Iceland’s power-hungry freezers will dent the supermarket chain’s credit rating as electricity prices soar, an official credit agency has warned.
Sustained increases in energy costs throughout the course of this year will have a “more permanent frozen impact” on profits at the food chain and its ability to reduce its debt, Fitch said.
Iceland is more exposed than other supermarkets to rises in energy costs as it uses a lot more freezers in its shops.

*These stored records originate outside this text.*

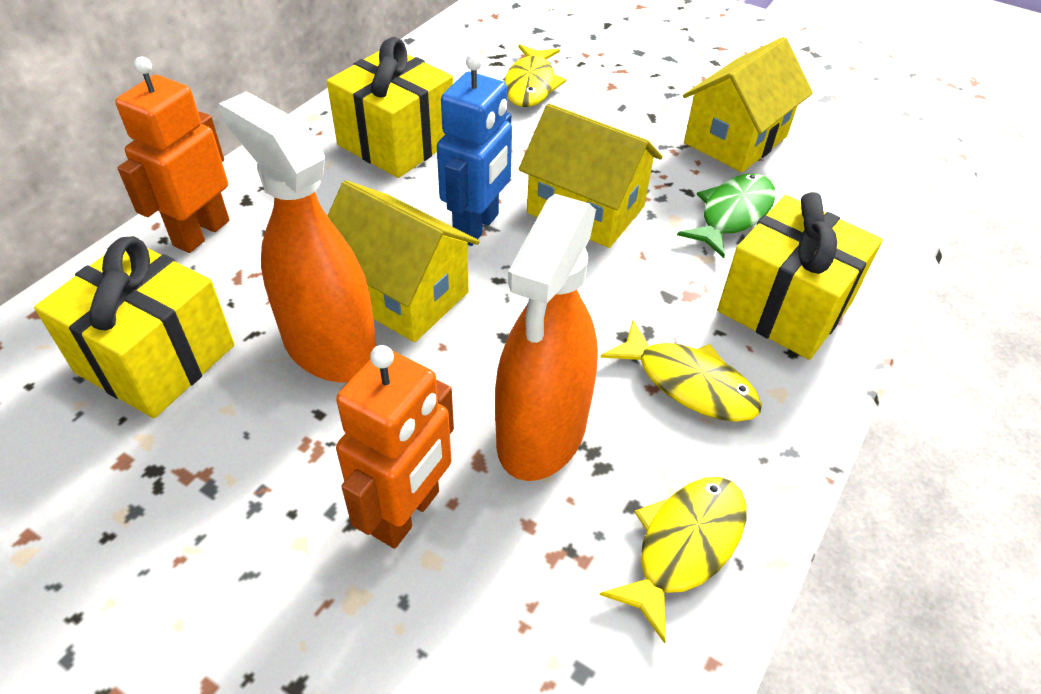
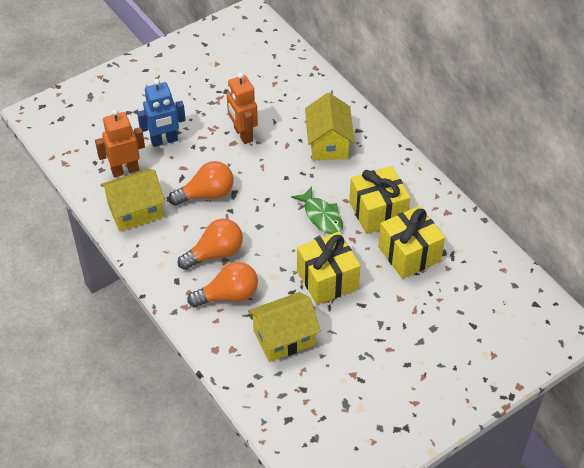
orange light bulb: none = 0 -> [168,161,234,206] [177,218,243,270] [187,262,258,308] = 3
orange spray bottle: [219,92,376,382] [495,194,598,481] = 2 -> none = 0
yellow fish: [504,44,566,107] [599,477,746,644] [600,320,762,422] = 3 -> none = 0

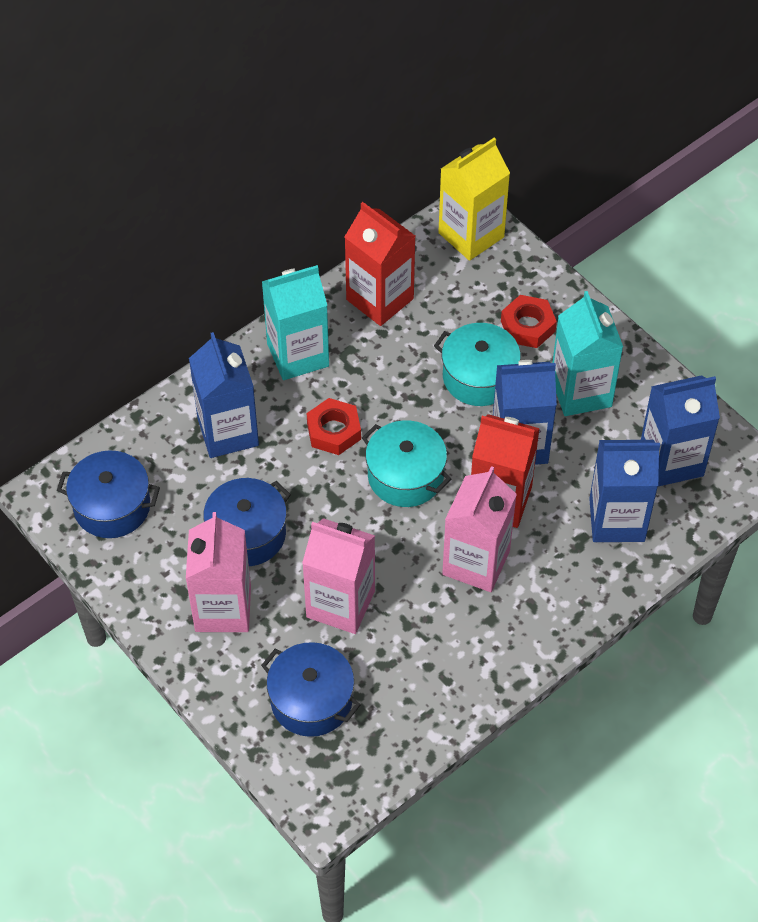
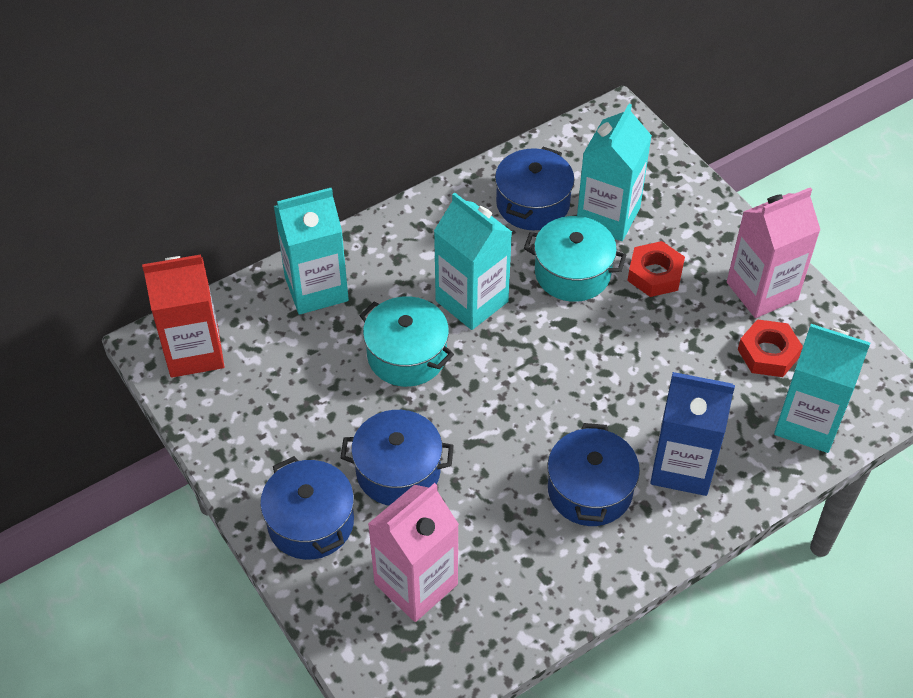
blue carton: [189,332,259,458] [493,360,557,465] [589,440,660,542] [641,375,720,487] = 4 -> [650,372,735,496] = 1
blue pot: [57,450,160,538] [203,478,291,566] [261,642,361,737] = 3 -> [260,456,354,560] [341,410,454,506] [495,147,574,230] [547,423,640,526] = 4
pink carton: [186,512,251,632] [302,518,375,634] [442,466,517,592] = 3 -> [368,483,459,622] [727,187,820,318] = 2
red carton: [345,202,415,326] [471,414,540,528] = 2 -> [142,254,225,378] = 1
turquoise carton: [262,265,329,380] [552,291,623,416] = 2 -> [274,188,349,315] [434,193,512,330] [577,104,652,241] [774,324,870,453] = 4
yellow carton: [438,137,510,261] = 1 -> none = 0

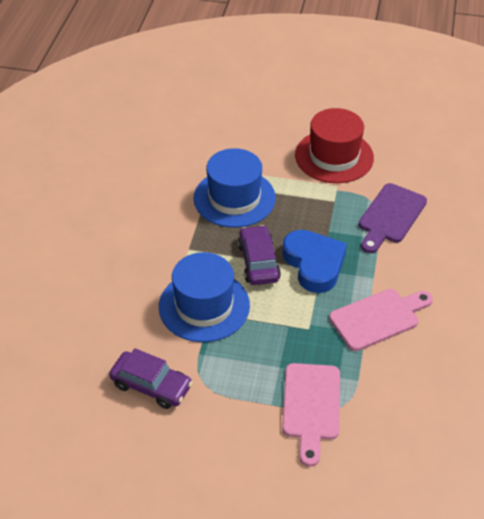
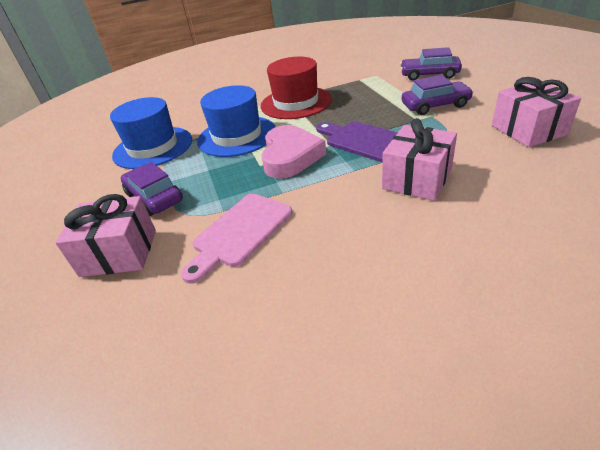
blue heart: [282,230,347,293] = 1 -> none = 0
pink cutting board: [282,363,340,467] [329,289,433,351] = 2 -> [181,194,292,284] = 1
pink gift: none = 0 -> [55,194,156,277] [382,118,457,201] [492,77,581,147] = 3
pink heart: none = 0 -> [261,125,326,179] = 1
purple car: [109,348,193,409] [238,225,281,285] = 2 -> [120,162,183,216] [400,47,462,81] [402,75,474,115] = 3

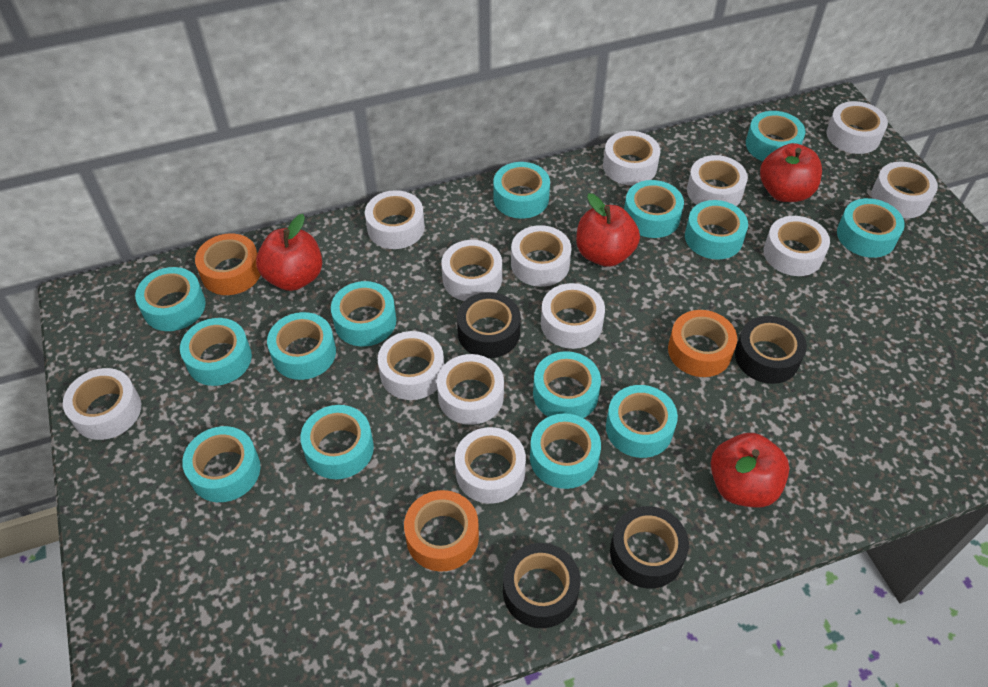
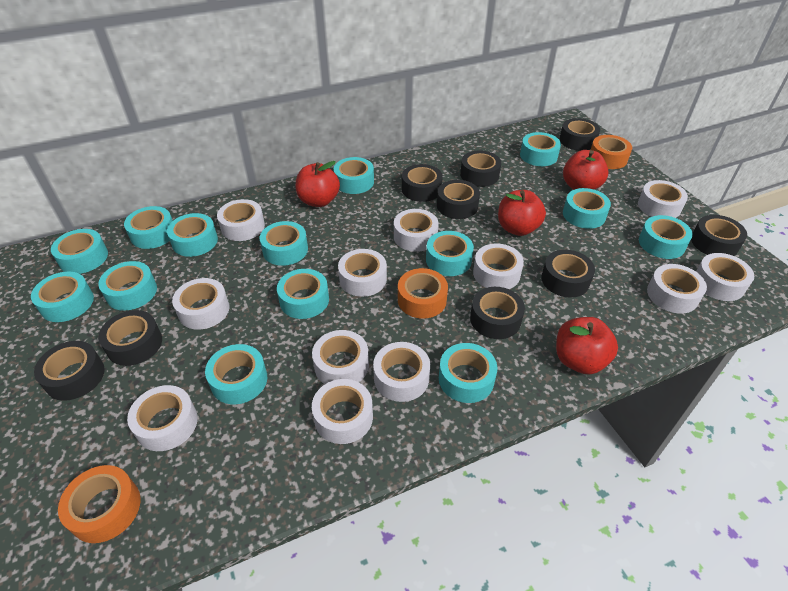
black tape: [457,292,521,358] [503,543,580,628] [610,506,689,589] [735,316,807,384] = 4 -> [34,341,105,401] [98,310,162,366] [402,164,443,202] [437,180,480,219] [460,150,501,187] [470,287,525,339] [541,250,595,298] [559,118,600,151] [691,215,747,256] = 9
white tape: [63,368,141,440] [365,190,425,249] [378,331,444,400] [437,354,504,425] [441,240,502,301] [455,427,526,504] [511,225,572,287] [541,283,605,349] [603,131,660,185] [687,155,748,206] [764,216,830,276] [826,101,888,154] [871,162,938,218] = 13 -> [127,385,198,451] [172,278,229,330] [217,199,265,241] [312,330,369,384] [312,379,373,444] [338,249,387,297] [373,342,430,402] [394,209,439,252] [473,243,524,289] [638,180,688,218] [647,264,707,314] [696,253,754,301] = 12

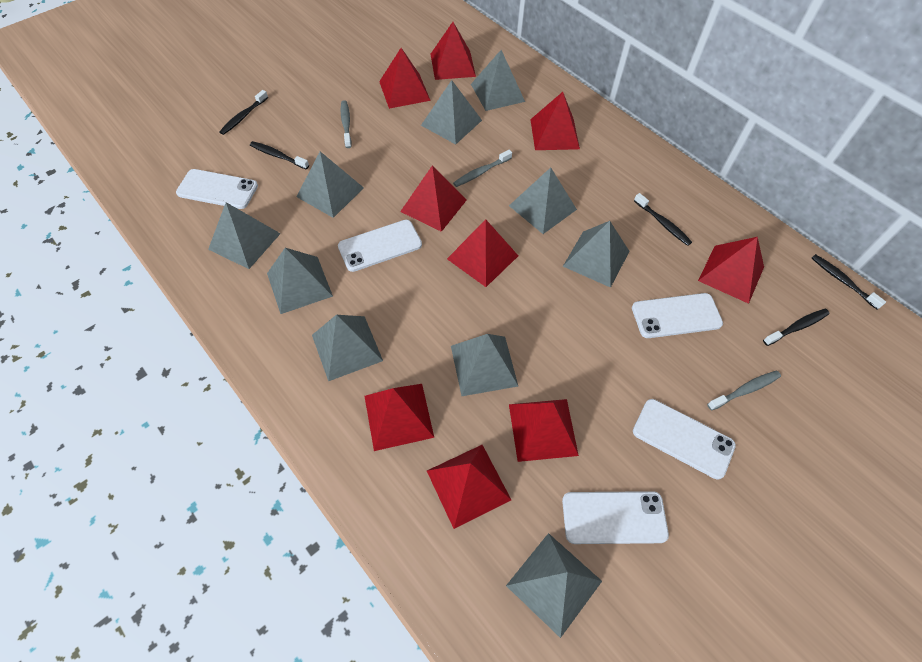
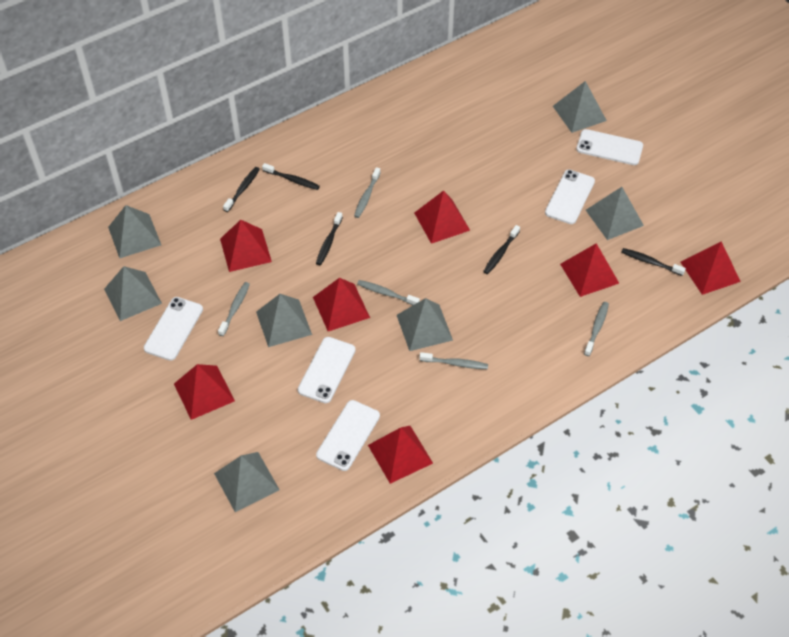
grey pyramid: [208,202,281,269] [267,248,333,314] [296,151,364,218] [312,315,383,381] [421,80,482,144] [451,334,518,396] [471,50,525,111] [506,533,602,638] [509,167,577,234] [563,221,630,288] = 10 -> [104,266,162,321] [108,205,161,258] [214,452,280,512] [256,294,312,347] [397,298,453,351] [553,81,607,133] [586,187,644,240] = 7
grey toothbrush: [341,100,352,148] [453,150,512,187] [707,371,781,410] = 3 -> [218,282,250,336] [354,167,380,218] [357,280,420,305] [419,352,488,369] [584,302,609,356] = 5
red pyramid: [365,384,434,451] [379,48,431,109] [400,165,467,232] [427,445,511,529] [431,22,476,80] [447,219,518,287] [509,399,579,462] [530,92,580,150] [698,237,764,304] = 9 -> [174,364,235,420] [220,220,272,272] [313,278,370,331] [368,426,433,484] [414,190,470,244] [560,243,619,297] [681,241,741,295] = 7

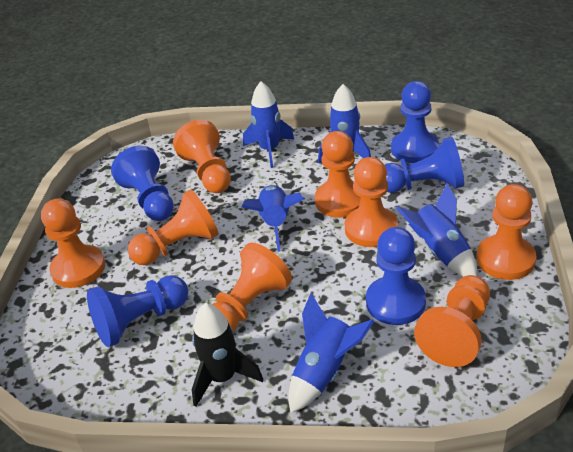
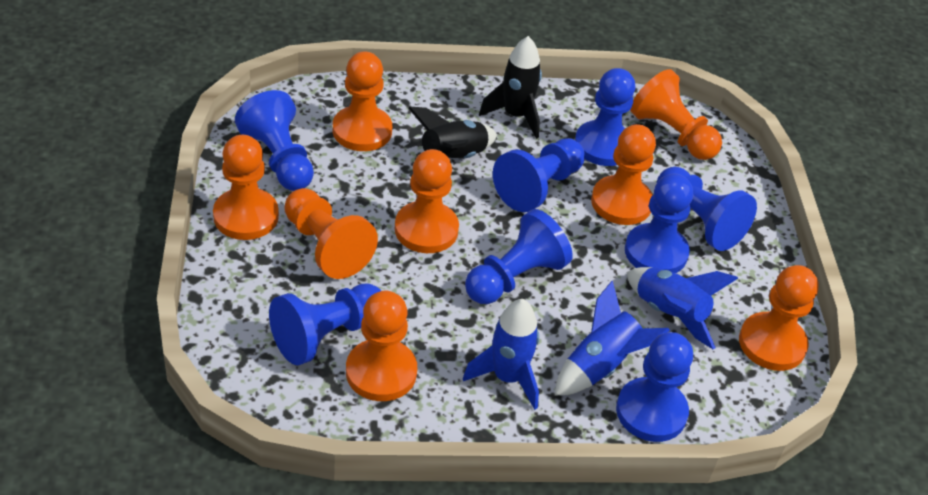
black rocket: [192,303,263,407] = 1 -> [408,107,497,177] [479,36,542,139] = 2
blue pawn: [87,275,188,347] [111,146,174,221] [366,227,426,325] [385,137,464,193] [391,81,439,163] = 5 -> [235,90,314,191] [269,284,381,365] [465,209,573,304] [493,138,585,212] [575,68,635,166] [616,332,693,442] [625,173,694,273] [656,167,757,251] = 8
blue rocket: [242,185,304,252] [243,81,294,168] [288,293,374,413] [318,84,371,163] [396,183,477,277] = 5 -> [463,299,539,410] [555,281,670,396] [626,267,738,350] = 3

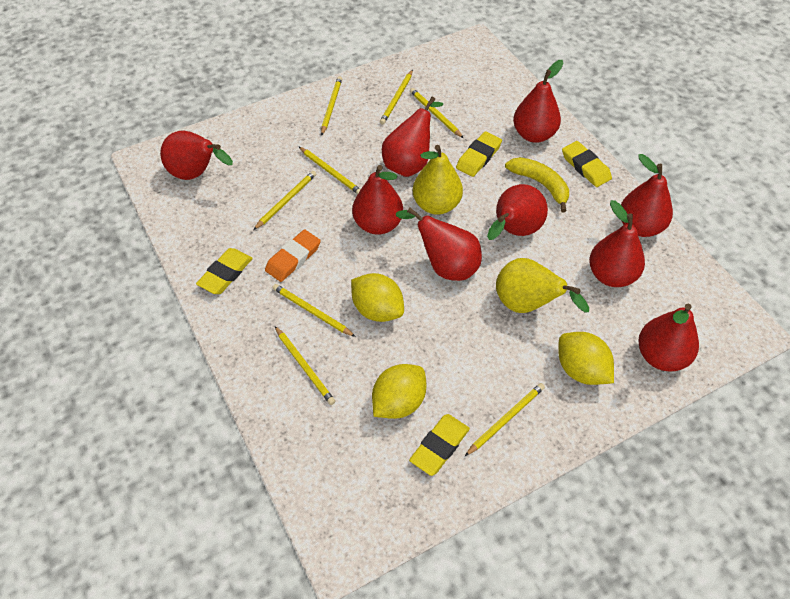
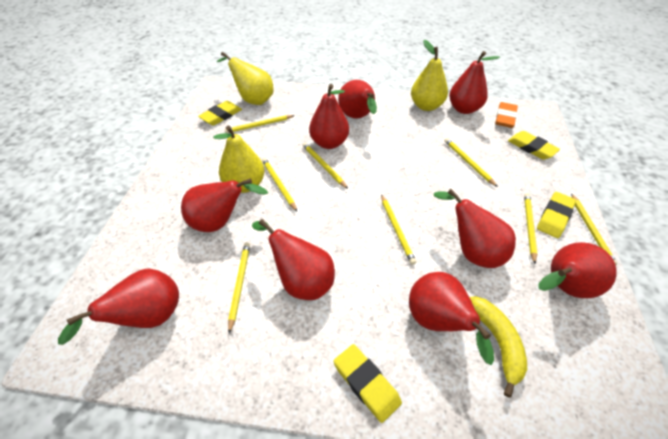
yellow lemon: [351,273,404,322] [372,364,426,419] [558,332,614,385] = 3 -> none = 0
yellow pear: [413,145,463,215] [496,258,589,313] = 2 -> [213,126,265,193] [217,52,274,105] [411,40,448,111] = 3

It paid £70m for energy in the year to March – nearly 2pc of its sales.
If the bill goes up by £19m every three months, as it did in the first quarter this year, it would more than double this year, Fitch said in a report.
“If energy costs become structurally higher, this will have a further negative impact on Iceland’s rating,” the ratings agency said.
The warning comes as businesses grapple with a wave of costs such as energy, labor rising and raw materials, partly owing to the war in Ukraine.
Companies often hedge material input costs, such as energy, to provide some stability to revenues.
Iceland, however, has only hedged up to September, as it hopes prices will normalise and it will not have to pay extra to hedge far forward.
Fitch said the grocer “can stand some temporary energy cost pressures amid its comfortable liquidity position”.
Iceland has a tranche of bonds worth £550m due in March 2025. It had £155m of cash available at the end of the financial year and an additional £20m loan, which was undrawn.
Iceland declined to comment.
Richard Walker, its managing director, said on social media last week: “Iceland will weather this storm, but many businesses will go bust faced with looming energy prices.”
He called for Government loans to pay for energy similar to those that were introduced during the pandemic.
Iceland has refused to return about £40m of business rates relief, saying the grocer “simply couldn’t afford” to return it despite a boom in sales during lockdowns.
There are currently around 500 Iceland branches and 153 Food Warehouse stores, which it also owns.